The Completely Useless Sports Guide #5
Judo
Judo is a “safe” combat sport in which the aim is to either throw your opponent to the ground with a high degree of skill, hold them down on the ground for a set period of time, or apply a technique which forces them to submit.
The sport consists of a one-on-one fight between two people wearing differently coloured pyjamas, and a man in a suit watching over them. Throws are scores on quality, holds are scored on time, and arm locks and strangles are rather painful. Unless a winning score is given during the contest, the winner of the contest is the one who has scored the highest-scoring technique, not the one with the most number of points.

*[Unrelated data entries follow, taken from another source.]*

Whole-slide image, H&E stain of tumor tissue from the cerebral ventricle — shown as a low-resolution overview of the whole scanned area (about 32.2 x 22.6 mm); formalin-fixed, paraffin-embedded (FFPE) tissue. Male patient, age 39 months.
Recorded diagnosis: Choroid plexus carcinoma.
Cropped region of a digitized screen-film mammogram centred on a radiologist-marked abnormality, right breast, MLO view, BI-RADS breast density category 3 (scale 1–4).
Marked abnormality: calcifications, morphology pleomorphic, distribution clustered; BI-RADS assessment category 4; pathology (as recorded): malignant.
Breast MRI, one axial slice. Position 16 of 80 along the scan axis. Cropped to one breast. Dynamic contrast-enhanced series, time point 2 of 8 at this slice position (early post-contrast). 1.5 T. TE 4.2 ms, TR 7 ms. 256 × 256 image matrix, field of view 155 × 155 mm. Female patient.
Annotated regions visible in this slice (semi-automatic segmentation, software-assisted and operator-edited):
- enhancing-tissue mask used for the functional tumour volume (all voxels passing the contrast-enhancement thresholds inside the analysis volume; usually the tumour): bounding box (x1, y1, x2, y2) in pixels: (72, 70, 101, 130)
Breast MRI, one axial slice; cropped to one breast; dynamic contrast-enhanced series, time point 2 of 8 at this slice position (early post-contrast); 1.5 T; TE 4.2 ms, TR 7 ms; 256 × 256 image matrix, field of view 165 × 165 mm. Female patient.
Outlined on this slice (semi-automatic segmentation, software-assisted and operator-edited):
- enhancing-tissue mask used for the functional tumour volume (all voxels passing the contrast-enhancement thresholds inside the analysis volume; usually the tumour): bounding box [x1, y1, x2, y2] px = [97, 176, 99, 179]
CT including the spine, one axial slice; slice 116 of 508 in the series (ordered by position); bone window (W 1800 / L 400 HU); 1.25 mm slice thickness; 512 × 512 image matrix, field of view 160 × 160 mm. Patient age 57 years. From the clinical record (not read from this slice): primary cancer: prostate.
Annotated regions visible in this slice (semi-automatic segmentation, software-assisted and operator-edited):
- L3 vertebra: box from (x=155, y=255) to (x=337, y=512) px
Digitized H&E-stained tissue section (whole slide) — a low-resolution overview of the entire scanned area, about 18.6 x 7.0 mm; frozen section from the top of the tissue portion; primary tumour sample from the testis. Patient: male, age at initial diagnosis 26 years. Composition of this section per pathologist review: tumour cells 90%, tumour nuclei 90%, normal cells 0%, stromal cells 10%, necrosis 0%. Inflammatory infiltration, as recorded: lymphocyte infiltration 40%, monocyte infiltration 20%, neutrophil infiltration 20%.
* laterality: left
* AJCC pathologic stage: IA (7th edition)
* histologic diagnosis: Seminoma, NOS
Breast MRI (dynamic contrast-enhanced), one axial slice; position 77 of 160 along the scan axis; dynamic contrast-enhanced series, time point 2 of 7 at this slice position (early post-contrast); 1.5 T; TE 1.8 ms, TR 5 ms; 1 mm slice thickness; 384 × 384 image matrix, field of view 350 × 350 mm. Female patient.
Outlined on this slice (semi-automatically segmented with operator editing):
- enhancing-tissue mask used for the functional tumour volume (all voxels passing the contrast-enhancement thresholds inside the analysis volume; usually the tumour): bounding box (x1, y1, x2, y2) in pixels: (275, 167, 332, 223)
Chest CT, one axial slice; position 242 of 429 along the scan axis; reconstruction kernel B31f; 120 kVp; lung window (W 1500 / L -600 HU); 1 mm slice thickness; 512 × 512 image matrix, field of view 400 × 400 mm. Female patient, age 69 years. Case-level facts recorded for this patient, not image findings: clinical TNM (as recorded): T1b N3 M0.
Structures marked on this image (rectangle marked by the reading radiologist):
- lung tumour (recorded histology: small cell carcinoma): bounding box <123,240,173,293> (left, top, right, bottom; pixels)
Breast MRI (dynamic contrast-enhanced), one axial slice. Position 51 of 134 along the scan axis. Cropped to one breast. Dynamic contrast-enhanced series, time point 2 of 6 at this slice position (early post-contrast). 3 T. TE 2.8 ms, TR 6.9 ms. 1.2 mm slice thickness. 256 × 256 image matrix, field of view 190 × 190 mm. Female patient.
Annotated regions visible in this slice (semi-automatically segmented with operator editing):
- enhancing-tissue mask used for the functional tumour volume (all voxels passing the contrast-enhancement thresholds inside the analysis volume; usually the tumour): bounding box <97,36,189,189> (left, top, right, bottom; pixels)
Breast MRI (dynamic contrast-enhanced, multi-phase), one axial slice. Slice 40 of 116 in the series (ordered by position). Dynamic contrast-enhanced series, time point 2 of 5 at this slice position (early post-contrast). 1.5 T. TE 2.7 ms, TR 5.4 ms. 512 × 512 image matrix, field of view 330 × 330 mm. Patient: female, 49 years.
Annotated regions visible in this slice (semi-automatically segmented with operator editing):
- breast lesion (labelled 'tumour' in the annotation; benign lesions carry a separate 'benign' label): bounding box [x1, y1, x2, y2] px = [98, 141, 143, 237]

The fact that 3×5+1×3<1x7 AND 7+7=10 is not only a very confusing scoring system to the layman but also mathematically wrong. Should the contest still be a draw by the time the timekeeper has drunk her coffee, the contest, two corner judges help the referee decide who wins on who they hate the least.
There are a number of banned techniques, including throws that might end up snapping the opponent’s head off, hold which might end up snapping the opponent’s head off, and locks which might end up snapping the opponent’s head off. It is, however, perfectly legal to pick a person up and drive them shoulder-first into the mat provided you can remember the Japanese name of the technique, or the referee is your dad.
Competitions take place all over the place and involve segregation of participants by gender and weight. This is not only to prevent fat people sitting on me, but also to stop perverts groping female opponents during groundwork. Club competitions are usually round-robin where everyone wins a medal no matter how rubbish they do, but serious stuff involves double-elimination tournaments.